REQUIREMENT:
Continue the passage about the idea of continents in Native American languages from the point where it stops.

··· PAGE EXCERPT

One reason for thinking this is that the very idea of a "continent" is a pretty specific idea that is very culturally grounded in a specific view of the world - the etymology of the word originates from the Greek word for solid land, and the first two 'continents' were Asia (minor) and Europe, i.e. the two sides of the Dardanelles. The modern idea of continents being either massive portions of the world with some kind of easily defineable boundary, or else definitions that draw on various crusts or geological features, well these are all very modern ideas that didn't really exist in Native American cultures as concepts. In the languages I personally am familiar with, Cree, Tsimshianic languages, Salish languages, there are no words for continents, rather there is land, and there is water. In Nuxalk islands are basically "land" unless they are tiny, in which case they have a separate term, but in a landscape where land travel is harder than water travel, even the ideas of "contiguous mainland" versus land cut off from said mainland really have no useful salience.

······
··· DATA LISTING

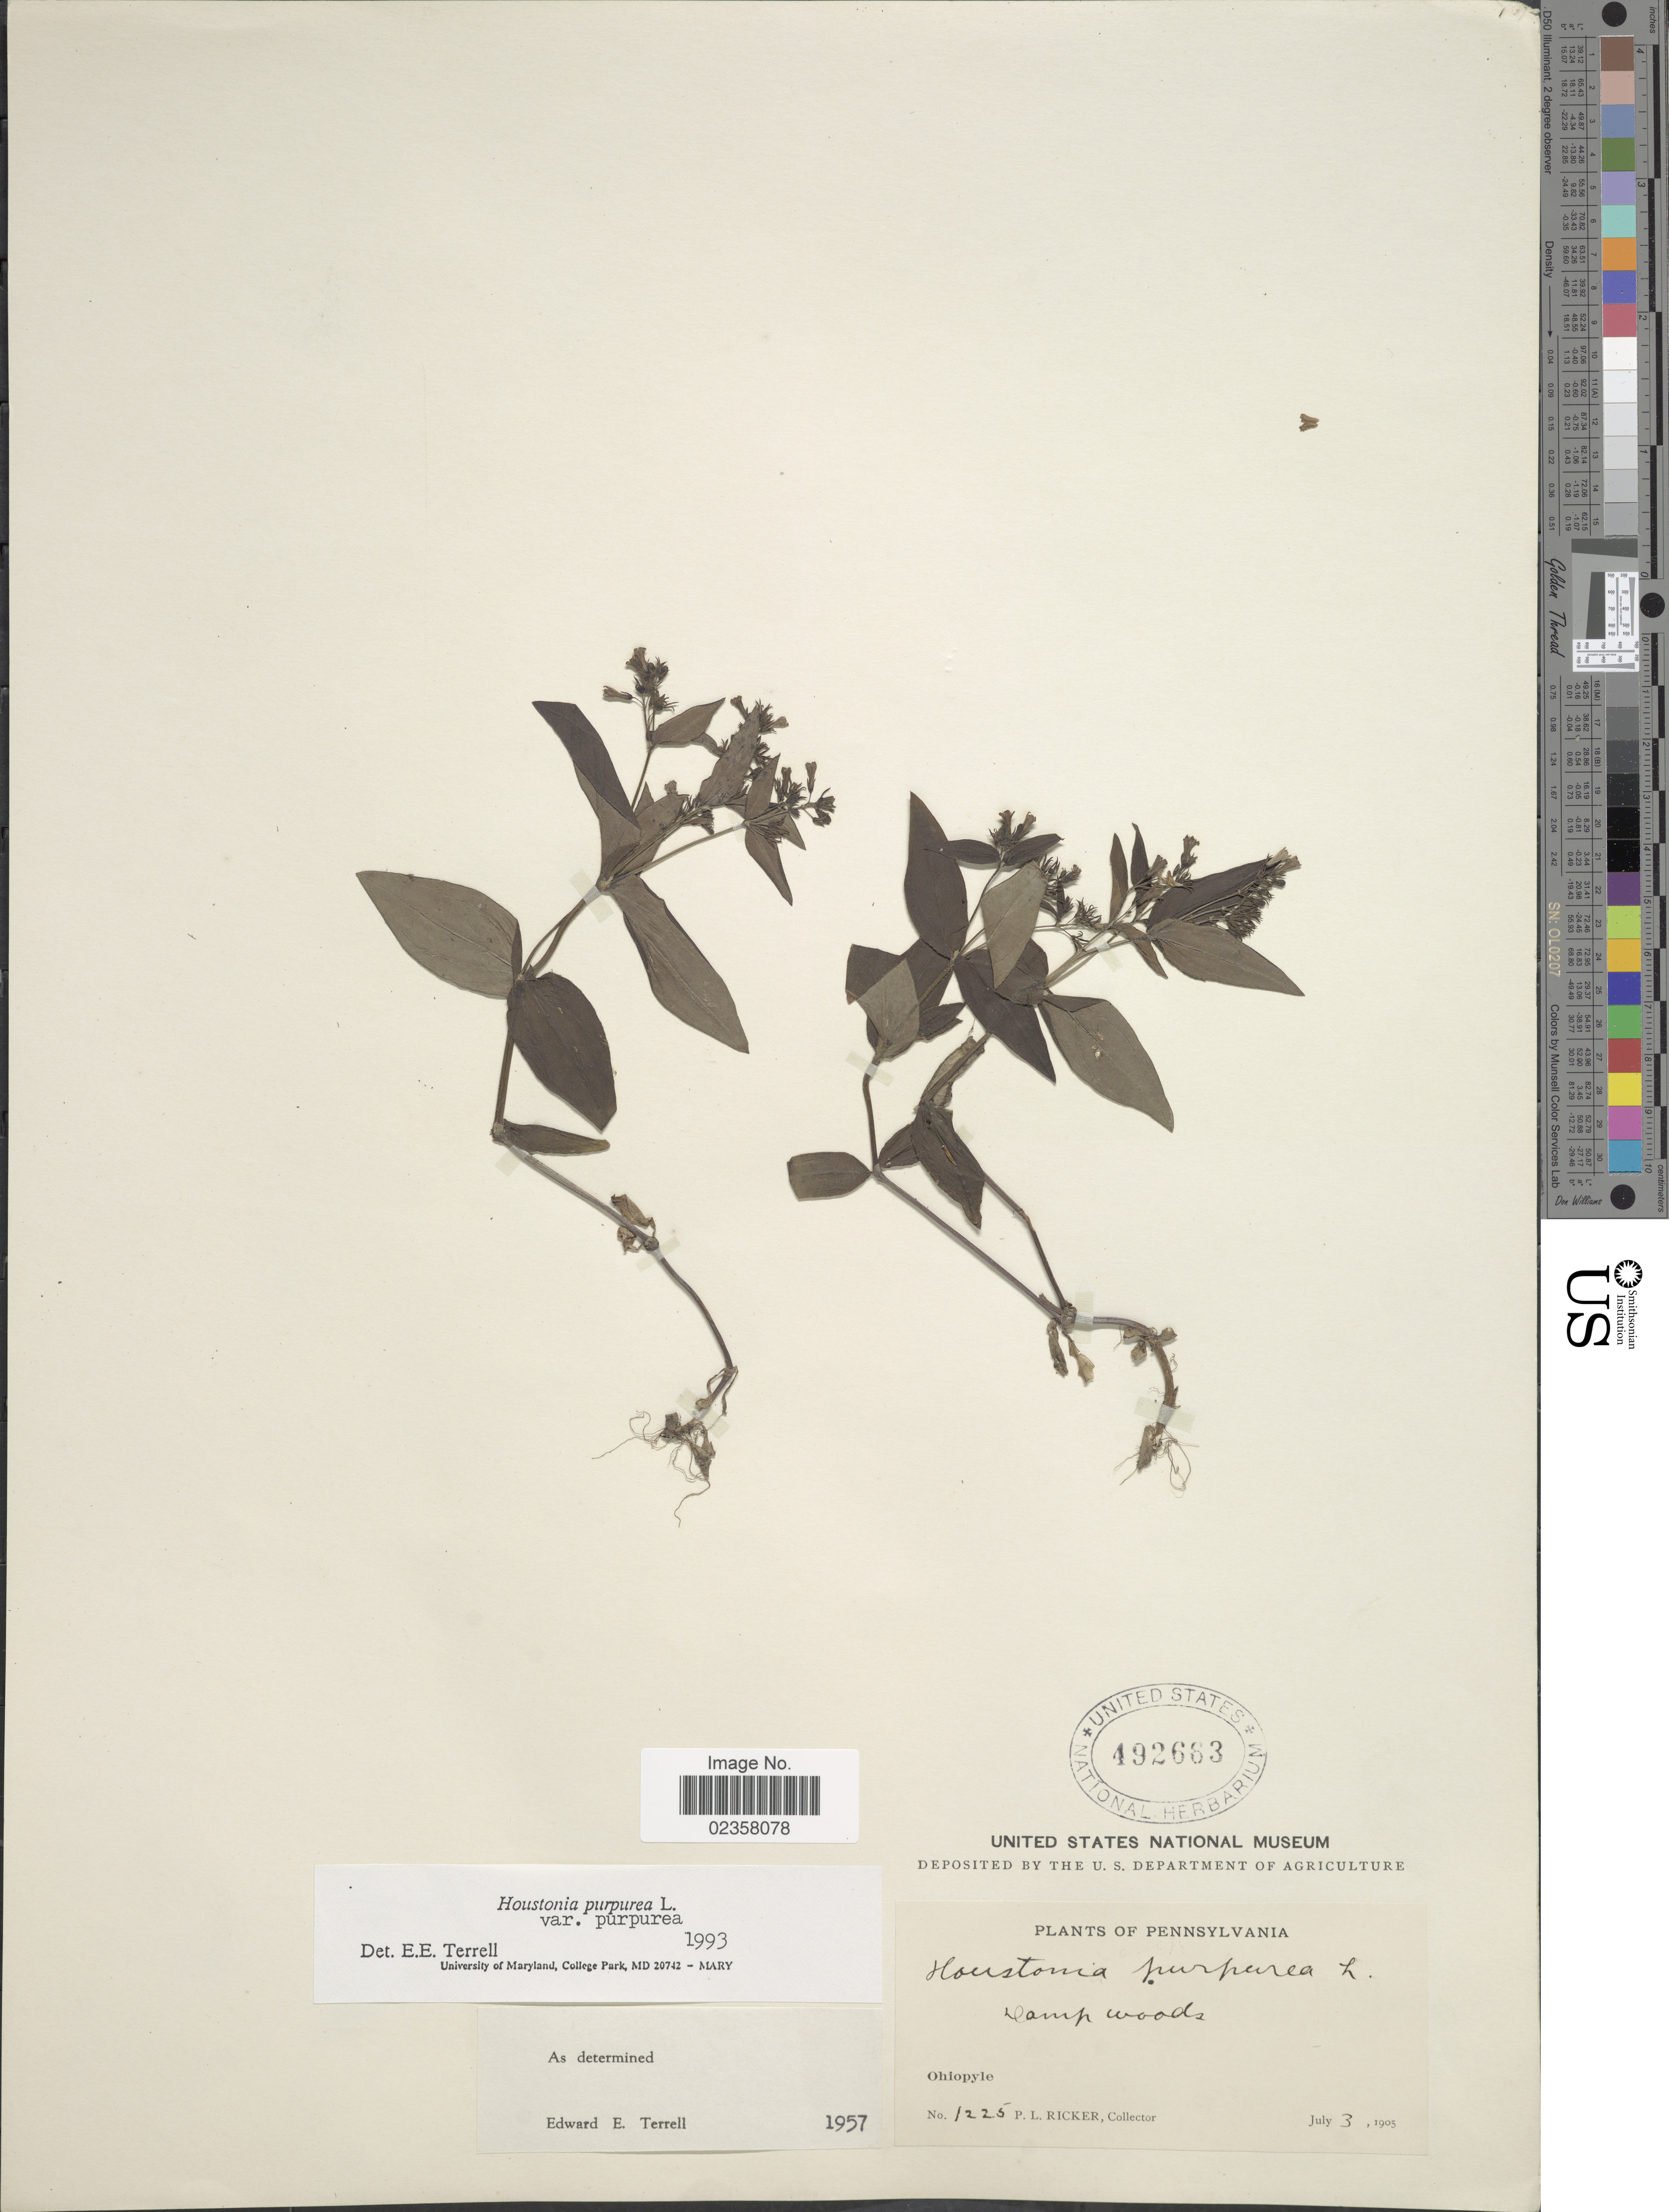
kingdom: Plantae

······
··· DATA LISTING

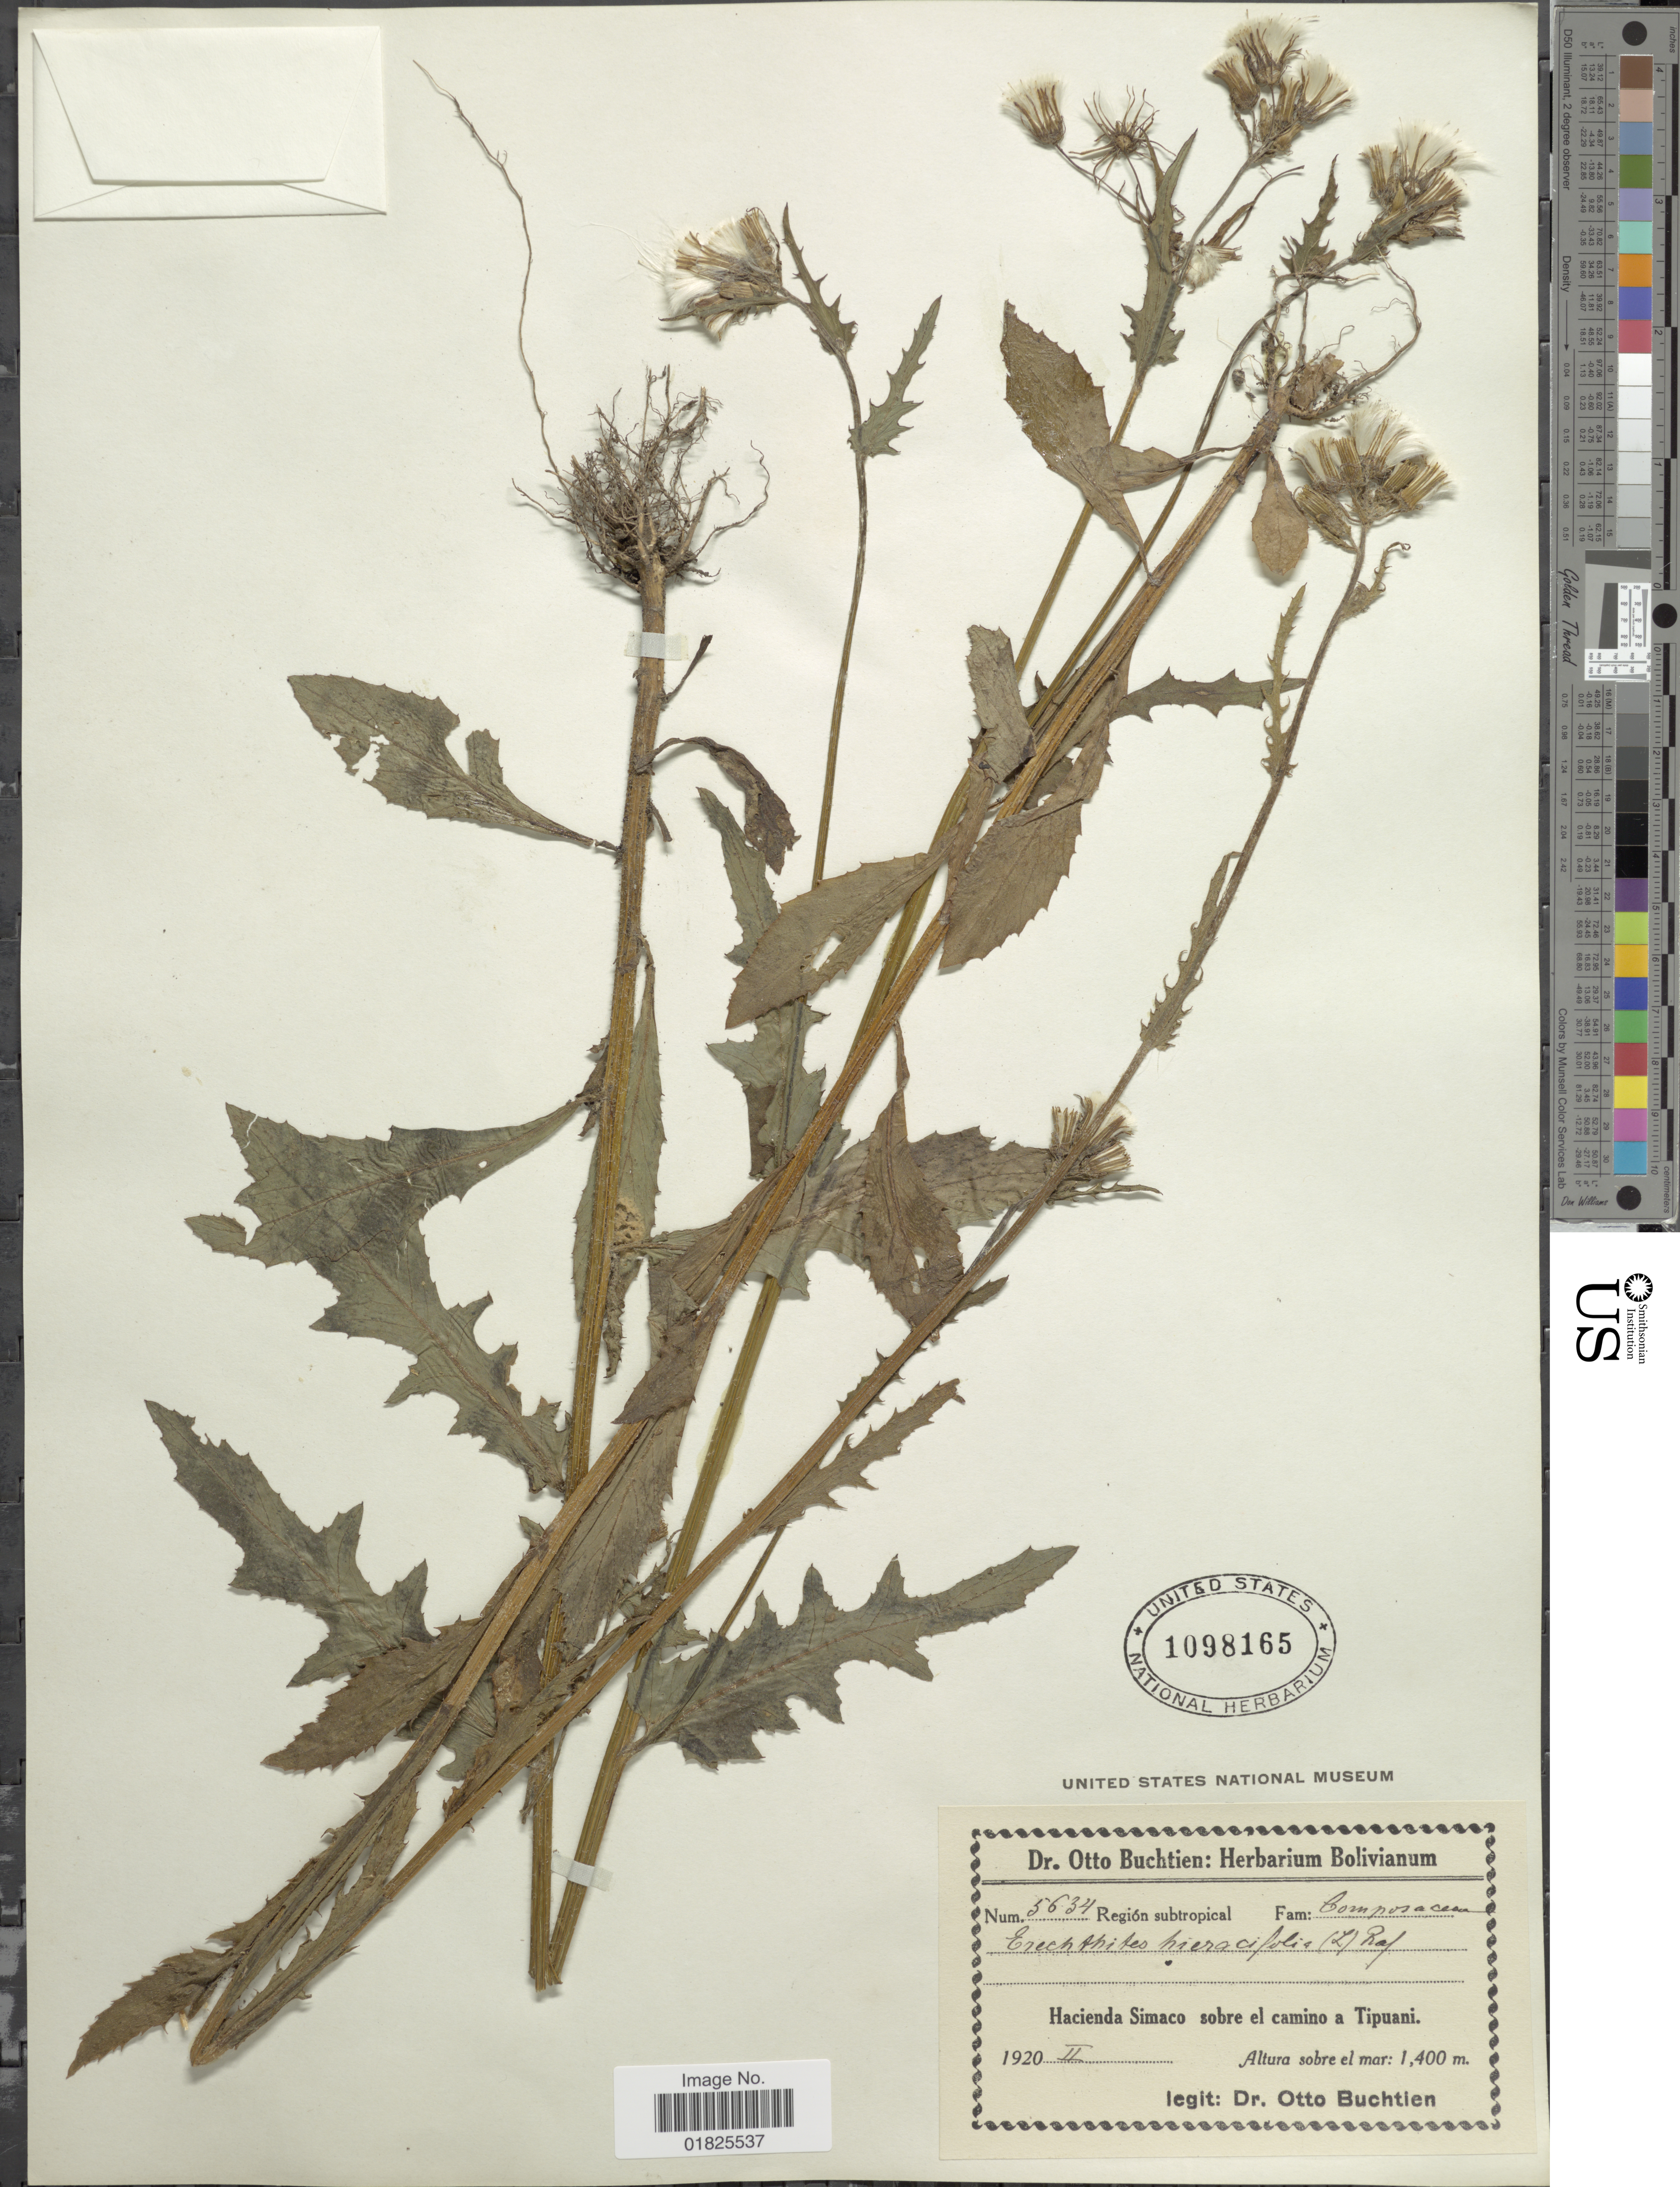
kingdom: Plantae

······

TASK RESPONSE:
This is not to say that people didn't have geographical senses of different regions! People definitely were aware of things like the prairies, the barrens, the mountains, the foothills, the outer coast, the inner coast, the deserts, and so on. They were also aware of several of these, and many cultures had stories of worlds beyond the oceans, but then there were also stories of worlds above the sky, and worlds under the oceans, and much more.

What I guess I'm saying is that on the one hand, people definitely had geographical senses, but the geography was defined by meaningful, culturally salient concepts, and the idea of a "continent" was not a salient term. Now after the arrival of Europeans of course this did change, and languages created these concepts, saying things like "the other side of the ocean" or "the land of the Europeans" and so on, but even then, this isn't really a geographically grounded concept, rather it's a concept of communities and places of origin for these new people, something that's quite different.